> [PROBLEM DESCRIPTION]
Answer these from the surgical methods text, one line each:
(a) What two approaches were used to perform the surgical procedures?
(b) Which edition of the TNM classification guided the pathological analysis of surgical specimens?
(c) At what value was stage IIIA set for the three-dimensional stacked area graph?

All surgical procedures were performed using either open thoracotomy or video-assisted thoracoscopic surgery (VATS). Systematic removal of mediastinal lymph nodes, including contiguous fatty tissue containing lymphatic vessels, was performed. We defined extended resection as a surgical operation that encompasses combined resection of adjacent structures along with complex lobectomy with subsequent bronchial reconstruction [18]. Complete resection was achieved based on a comprehensive review of both surgical and pathological findings, which indicated the absence of tumor cells in both the surgical margins and the highest mediastinal lymph node. In general, the bronchial stump is covered with pericardial fat tissue or intercostal muscle pedicle. Pericardial fat tissue or an intercostal muscle pedicle was thus used to cover the bronchial stump [19]. All surgical specimens were subjected to pathological analysis according to the 8th edition of the TNM classification, as outlined by the International Association for the Study of Lung Cancer (IASLC). The criteria specified in the eighth edition of the General Rules for Clinical and Pathological Records of Lung Cancer were used to assess the pathological effect of induction therapy: pathologically complete response (Ef3, indicating complete cancer cell death), major response (Ef2, signifying less than one-third of cancer cells remaining viable), minor response (Ef1, indicating that more than one-third of cancer cells remained viable), or no response (Ef0) [20]. To create a three-dimensional stacked area graph, we set stages 0, IA1, IA2, IA3, IB, IIA, IIB, IIIA, IIIB, IIIC, IVA, and IVB at 0, 1, 1.25, 1.5, 1.75, 2.25, 2.75, 3.15, 3.5, 3.75, 4.25, and 4.75, respectively. The vertical axis of the stacked area graph shows the total score when quantifying the stage.

> [RECORDED INFORMATION]
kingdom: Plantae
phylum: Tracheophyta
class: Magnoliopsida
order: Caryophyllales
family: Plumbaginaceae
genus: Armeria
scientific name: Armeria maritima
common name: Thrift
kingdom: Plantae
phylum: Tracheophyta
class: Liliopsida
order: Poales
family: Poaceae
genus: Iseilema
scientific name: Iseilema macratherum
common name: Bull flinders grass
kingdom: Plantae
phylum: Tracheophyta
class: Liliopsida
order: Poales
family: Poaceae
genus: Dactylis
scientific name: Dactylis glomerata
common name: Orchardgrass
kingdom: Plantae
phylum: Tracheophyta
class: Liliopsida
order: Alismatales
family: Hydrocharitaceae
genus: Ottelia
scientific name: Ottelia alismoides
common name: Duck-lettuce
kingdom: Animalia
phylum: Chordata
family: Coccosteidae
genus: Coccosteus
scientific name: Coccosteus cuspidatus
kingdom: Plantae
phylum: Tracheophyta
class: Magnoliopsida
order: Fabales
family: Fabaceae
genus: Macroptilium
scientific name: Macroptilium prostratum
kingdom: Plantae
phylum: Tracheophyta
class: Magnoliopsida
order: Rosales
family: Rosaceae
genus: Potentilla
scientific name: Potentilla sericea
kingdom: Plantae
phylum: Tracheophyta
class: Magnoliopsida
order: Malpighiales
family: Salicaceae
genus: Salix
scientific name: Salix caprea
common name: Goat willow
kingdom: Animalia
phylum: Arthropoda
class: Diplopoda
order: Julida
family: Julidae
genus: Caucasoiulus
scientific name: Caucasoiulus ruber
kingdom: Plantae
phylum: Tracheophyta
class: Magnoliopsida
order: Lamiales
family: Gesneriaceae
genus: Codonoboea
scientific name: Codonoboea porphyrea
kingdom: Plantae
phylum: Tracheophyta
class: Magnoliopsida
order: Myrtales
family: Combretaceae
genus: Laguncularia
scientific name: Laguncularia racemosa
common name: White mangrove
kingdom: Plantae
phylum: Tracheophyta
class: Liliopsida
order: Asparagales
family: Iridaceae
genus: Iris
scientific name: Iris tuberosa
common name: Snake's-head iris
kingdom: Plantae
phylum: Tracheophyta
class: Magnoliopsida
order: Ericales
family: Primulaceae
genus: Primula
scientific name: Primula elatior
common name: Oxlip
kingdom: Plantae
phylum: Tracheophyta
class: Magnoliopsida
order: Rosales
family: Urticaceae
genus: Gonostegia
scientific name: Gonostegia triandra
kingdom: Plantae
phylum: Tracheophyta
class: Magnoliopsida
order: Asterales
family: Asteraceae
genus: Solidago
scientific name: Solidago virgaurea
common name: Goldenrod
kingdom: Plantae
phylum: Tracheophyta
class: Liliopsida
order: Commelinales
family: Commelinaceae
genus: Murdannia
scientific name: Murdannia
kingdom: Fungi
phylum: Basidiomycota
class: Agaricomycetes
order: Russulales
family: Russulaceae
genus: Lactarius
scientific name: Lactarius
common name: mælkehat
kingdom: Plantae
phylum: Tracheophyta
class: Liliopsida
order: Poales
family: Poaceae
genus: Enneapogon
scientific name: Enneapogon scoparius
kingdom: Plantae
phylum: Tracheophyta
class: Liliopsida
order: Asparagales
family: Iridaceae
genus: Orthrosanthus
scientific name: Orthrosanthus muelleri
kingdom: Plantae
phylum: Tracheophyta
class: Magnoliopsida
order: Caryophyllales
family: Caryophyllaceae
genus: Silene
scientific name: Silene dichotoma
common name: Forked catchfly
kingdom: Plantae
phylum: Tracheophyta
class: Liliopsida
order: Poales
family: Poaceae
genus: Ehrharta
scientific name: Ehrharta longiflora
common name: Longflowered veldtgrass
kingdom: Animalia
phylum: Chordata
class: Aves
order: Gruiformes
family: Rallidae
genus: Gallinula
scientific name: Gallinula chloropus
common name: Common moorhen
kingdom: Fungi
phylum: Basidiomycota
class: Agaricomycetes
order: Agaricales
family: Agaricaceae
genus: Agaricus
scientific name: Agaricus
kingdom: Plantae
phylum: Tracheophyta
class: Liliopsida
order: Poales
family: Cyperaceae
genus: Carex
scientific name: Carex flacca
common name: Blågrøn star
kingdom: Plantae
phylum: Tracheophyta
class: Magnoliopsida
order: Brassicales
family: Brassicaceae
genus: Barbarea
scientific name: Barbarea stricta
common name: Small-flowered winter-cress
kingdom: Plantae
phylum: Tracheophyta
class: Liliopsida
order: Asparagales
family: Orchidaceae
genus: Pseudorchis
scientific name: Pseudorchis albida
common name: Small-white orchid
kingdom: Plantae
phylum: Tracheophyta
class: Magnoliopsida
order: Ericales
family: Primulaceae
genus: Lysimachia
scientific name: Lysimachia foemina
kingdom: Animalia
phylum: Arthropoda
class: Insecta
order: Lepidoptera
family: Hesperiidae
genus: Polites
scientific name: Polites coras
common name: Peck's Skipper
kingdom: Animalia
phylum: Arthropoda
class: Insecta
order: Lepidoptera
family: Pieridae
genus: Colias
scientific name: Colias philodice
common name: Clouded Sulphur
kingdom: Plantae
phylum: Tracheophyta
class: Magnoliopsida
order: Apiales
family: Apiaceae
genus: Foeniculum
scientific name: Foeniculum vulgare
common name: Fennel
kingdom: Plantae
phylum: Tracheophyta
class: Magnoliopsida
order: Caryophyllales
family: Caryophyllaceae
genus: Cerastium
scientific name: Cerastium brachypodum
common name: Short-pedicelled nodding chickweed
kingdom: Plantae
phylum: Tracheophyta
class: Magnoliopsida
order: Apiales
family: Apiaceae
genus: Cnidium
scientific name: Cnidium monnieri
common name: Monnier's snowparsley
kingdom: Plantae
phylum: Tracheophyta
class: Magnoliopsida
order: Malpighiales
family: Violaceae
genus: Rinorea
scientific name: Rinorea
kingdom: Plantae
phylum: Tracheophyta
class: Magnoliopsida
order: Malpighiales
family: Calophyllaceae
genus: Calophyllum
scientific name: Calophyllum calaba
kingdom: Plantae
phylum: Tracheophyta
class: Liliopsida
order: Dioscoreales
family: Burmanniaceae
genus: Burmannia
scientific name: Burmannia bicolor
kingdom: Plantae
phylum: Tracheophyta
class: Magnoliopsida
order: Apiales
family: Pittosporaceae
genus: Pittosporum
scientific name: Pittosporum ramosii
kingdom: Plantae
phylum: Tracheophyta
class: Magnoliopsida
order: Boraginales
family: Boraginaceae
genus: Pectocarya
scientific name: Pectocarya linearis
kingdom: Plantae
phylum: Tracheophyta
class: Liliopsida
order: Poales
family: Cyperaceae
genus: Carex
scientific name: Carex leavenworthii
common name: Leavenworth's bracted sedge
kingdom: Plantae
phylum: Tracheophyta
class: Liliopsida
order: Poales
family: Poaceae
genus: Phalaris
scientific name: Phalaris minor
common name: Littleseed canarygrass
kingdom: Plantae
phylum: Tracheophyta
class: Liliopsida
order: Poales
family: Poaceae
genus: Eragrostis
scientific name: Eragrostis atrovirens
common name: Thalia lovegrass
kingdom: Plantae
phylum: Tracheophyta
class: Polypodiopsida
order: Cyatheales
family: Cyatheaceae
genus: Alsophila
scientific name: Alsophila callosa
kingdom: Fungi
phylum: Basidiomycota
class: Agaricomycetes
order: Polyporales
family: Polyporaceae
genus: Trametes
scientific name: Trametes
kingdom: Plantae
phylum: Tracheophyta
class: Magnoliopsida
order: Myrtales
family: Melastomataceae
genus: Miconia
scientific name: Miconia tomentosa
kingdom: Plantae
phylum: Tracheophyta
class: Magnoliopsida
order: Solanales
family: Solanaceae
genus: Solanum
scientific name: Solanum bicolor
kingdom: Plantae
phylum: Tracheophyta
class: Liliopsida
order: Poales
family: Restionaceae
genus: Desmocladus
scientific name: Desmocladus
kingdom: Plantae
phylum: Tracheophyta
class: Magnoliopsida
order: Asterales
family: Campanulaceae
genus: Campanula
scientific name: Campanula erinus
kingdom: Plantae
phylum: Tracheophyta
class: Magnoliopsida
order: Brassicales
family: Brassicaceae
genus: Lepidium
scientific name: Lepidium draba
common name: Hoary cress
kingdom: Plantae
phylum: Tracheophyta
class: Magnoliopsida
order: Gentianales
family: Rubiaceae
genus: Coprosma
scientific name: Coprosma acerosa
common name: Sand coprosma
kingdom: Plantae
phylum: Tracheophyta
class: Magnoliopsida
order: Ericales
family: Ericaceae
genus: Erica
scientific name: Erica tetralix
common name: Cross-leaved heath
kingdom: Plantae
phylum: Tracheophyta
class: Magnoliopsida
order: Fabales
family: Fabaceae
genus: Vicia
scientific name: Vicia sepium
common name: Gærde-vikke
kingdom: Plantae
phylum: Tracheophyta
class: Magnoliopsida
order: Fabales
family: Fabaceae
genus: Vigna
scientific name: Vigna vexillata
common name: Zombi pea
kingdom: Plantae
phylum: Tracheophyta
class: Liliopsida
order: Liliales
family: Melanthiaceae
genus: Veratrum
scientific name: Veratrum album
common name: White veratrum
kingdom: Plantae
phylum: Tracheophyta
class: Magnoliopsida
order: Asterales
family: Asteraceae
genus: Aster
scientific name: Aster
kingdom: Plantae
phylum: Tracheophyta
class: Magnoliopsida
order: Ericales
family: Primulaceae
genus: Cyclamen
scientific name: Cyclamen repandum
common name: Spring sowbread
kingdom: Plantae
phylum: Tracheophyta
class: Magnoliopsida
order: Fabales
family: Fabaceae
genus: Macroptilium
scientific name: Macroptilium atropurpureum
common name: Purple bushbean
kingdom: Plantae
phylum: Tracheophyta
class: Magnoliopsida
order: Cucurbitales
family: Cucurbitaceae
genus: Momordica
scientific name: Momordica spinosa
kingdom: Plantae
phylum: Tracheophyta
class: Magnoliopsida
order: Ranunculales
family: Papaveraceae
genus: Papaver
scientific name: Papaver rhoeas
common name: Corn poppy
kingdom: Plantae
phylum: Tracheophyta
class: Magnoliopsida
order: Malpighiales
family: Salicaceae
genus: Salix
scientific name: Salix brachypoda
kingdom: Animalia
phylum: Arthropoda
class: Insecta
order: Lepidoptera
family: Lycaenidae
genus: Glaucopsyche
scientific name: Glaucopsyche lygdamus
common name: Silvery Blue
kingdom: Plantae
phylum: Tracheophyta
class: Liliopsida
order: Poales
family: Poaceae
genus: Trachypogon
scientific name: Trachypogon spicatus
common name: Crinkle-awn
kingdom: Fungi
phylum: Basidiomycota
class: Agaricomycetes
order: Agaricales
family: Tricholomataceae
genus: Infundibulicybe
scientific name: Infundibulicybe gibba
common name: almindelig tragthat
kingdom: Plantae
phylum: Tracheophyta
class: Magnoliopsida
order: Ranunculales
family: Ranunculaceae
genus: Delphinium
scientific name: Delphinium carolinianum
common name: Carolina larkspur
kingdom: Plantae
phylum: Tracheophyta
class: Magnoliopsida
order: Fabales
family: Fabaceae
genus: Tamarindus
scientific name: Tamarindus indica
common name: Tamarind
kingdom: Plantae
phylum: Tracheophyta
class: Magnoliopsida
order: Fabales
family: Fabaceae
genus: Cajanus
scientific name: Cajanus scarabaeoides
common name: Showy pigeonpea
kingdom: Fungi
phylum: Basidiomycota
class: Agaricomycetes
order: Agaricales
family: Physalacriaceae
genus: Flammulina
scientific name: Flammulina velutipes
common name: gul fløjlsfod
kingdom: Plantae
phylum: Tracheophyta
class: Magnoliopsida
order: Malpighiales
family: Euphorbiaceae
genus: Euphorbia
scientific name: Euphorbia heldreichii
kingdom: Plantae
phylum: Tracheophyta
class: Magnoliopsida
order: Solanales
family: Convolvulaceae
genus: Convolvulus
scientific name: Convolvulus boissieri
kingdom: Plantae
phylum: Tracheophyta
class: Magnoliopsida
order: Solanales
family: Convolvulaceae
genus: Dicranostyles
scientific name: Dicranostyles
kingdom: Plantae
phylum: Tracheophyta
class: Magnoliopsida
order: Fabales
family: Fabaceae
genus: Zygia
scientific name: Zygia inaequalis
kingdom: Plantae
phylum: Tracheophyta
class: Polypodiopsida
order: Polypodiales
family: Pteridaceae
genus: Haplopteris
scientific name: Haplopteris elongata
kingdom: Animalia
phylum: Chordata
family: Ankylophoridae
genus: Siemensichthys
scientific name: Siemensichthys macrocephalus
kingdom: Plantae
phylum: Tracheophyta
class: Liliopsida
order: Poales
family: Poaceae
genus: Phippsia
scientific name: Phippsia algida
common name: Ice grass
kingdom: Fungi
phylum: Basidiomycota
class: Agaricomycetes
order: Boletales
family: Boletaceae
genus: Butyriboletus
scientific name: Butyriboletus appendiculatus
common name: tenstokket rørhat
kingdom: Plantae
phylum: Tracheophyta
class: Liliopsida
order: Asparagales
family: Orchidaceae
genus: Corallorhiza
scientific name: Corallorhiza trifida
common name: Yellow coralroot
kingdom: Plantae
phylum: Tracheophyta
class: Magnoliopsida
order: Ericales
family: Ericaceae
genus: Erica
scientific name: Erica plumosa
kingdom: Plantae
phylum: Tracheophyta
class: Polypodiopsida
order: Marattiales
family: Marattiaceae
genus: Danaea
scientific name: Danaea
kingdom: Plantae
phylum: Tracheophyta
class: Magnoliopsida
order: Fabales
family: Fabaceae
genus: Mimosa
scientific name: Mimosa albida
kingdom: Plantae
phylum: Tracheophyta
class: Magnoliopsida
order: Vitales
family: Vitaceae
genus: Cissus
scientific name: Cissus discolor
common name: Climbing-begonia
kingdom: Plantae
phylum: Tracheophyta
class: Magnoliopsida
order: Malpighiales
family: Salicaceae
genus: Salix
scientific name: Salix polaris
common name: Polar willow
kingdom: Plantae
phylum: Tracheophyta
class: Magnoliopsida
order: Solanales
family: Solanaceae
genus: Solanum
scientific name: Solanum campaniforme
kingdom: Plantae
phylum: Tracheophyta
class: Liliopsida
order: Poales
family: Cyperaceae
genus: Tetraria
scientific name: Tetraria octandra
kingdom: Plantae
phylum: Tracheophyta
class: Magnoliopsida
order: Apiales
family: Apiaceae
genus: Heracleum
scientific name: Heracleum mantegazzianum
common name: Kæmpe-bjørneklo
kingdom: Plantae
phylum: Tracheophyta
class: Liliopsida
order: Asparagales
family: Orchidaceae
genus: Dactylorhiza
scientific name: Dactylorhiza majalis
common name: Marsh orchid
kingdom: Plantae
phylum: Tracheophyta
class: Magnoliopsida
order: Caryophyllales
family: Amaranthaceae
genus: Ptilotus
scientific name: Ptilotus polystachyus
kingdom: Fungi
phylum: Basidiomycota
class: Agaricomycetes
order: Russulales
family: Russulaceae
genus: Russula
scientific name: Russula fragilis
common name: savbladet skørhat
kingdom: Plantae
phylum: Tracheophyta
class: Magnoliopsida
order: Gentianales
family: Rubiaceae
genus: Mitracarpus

> [WRITTEN SOLUTION]
(a) Open thoracotomy or video-assisted thoracoscopic surgery (VATS)
(b) The 8th edition
(c) 3.15